# Crescendo and Diminuendo



## Rooster (Oct 1, 2013)

Hi everyone! I'm a self taught guitarist/composer looking for help!

I play renaissance, baroque, classical, and modern music on guitar and I've just never figured these out;

Lets say you have a crescendo; so you start quiet, and end loud. AFTER the crescendo ends.. do you STAY loud? Until the next dynamic marking? Also, do you BEGIN the crescendo at the volume you were previously before the crescendo, or do you jump down to quiet volume when the crescendo begins?

Lets say you have a diminuendo; you start loud, and end quiet. AFTER the diminuendo ends.. do you STAY quiet? Until the next dynamic marking? Also, do you BEGIN the diminuendo at the volume you were at previously before the diminuendo, or do you jump up to a loud volume when the diminuendo begins?

Thanks so much I didn't know where to post but I'm sure plenty of people read sheet music here!


----------



## PetrB (Feb 28, 2012)

This is very general:

The convention of it is any thing in the score not marked with a symbol or other musical directive is assumed to be mf. i.e. in that range of an average normal 'speaking voice' dynamic level, neither loud or soft.

Marked dynamics, carats, etc. come from and go back to that level, unless otherwise notated; 
ex. if you are in a passage already marked Forte, the crescendo starts from there.

Ditto the diminuendo... unless, after it, there is another dynamic directive in the score.

The earlier pre-classical era music will be in terraced dynamics, i.e. no distinct crescendo or diminuendo.

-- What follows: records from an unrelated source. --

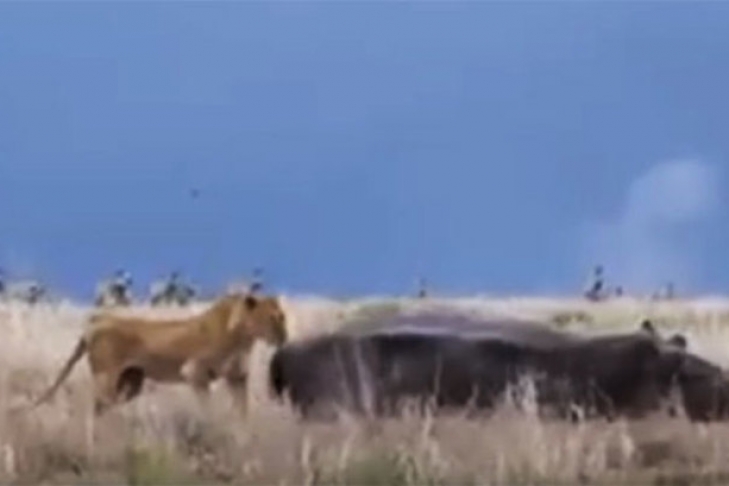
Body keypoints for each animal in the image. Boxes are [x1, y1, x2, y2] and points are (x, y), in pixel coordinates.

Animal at [29, 291, 288, 416]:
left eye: (282, 317)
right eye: (272, 318)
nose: (284, 336)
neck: (244, 336)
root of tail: (99, 320)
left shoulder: (238, 378)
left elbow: (243, 414)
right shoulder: (195, 372)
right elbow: (208, 410)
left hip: (131, 383)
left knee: (105, 408)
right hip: (106, 378)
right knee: (96, 408)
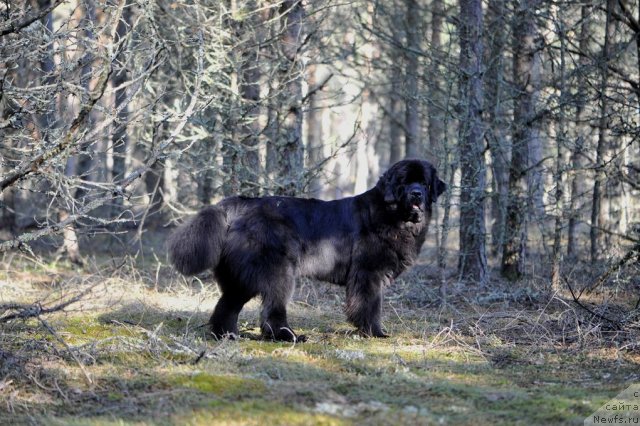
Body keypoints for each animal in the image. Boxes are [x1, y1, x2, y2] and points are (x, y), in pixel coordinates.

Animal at [169, 160, 444, 342]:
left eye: (424, 183)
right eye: (403, 182)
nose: (416, 193)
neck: (395, 217)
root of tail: (236, 204)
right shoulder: (368, 274)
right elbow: (370, 305)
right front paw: (375, 332)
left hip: (240, 276)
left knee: (226, 305)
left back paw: (226, 335)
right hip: (277, 271)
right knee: (272, 308)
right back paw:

Those scores should be marked with just the dynamic markings, p. mf f, etc and if all is right, will not be marked by some editor with crescendi, other dynamic effects.... that is how those works were played.


----------



## Rooster (Oct 1, 2013)

Okay thank you for answering my question! Yes I just recently learned about terraced dynamics.

I'm just confirming that you're saying to return to mf after crescendo's and diminuendo's unless otherwise noted? Sorry!


----------



## PetrB (Feb 28, 2012)

If there is no dynamic directive immediately before or after those markings, you were at mf and should return to mf.
So, Yes


----------



## Rooster (Oct 1, 2013)

Thanks so much! I'll see you around the website!


----------



## SIoannou (Oct 6, 2013)

I personally disagree with the whole "crescendo = get louder, decrescendo = get quieter". I believe that to a large extent, these markings are not about dynamics, but about phrasing. A crescendo means a general build up. This means to move to the end of the crescendo. For me it is more about drive than anything else. I believe when studying a score you should question it and ask yourself WHY that crescendo is there. Then decide how you will execute it. However do not take the score so strictly and trust your own musicality. If the score really told you everything, every performance of a piece would be identical and in classical music this is certainly not the case


----------



## PetrB (Feb 28, 2012)

SIoannou said:


> I personally disagree with the whole "crescendo = get louder, decrescendo = get quieter". I believe that to a large extent, these markings are not about dynamics, but about phrasing. A crescendo means a general build up. This means to move to the end of the crescendo. For me it is more about drive than anything else. I believe when studying a score you should question it and ask yourself WHY that crescendo is there. Then decide how you will execute it. However do not take the score so strictly and trust your own musicality. If the score really told you everything, every performance of a piece would be identical and in classical music this is certainly not the case


Phrasing and articulation are about phrasing and articulation, period.

There are separate specific markings for those directives. Of course they are included within any dynamic, plateau, swell or diminuendo.

How you personally tend "to feel" about any of those may work for you, but otherwise what you've said above is pure and useless tosh.


----------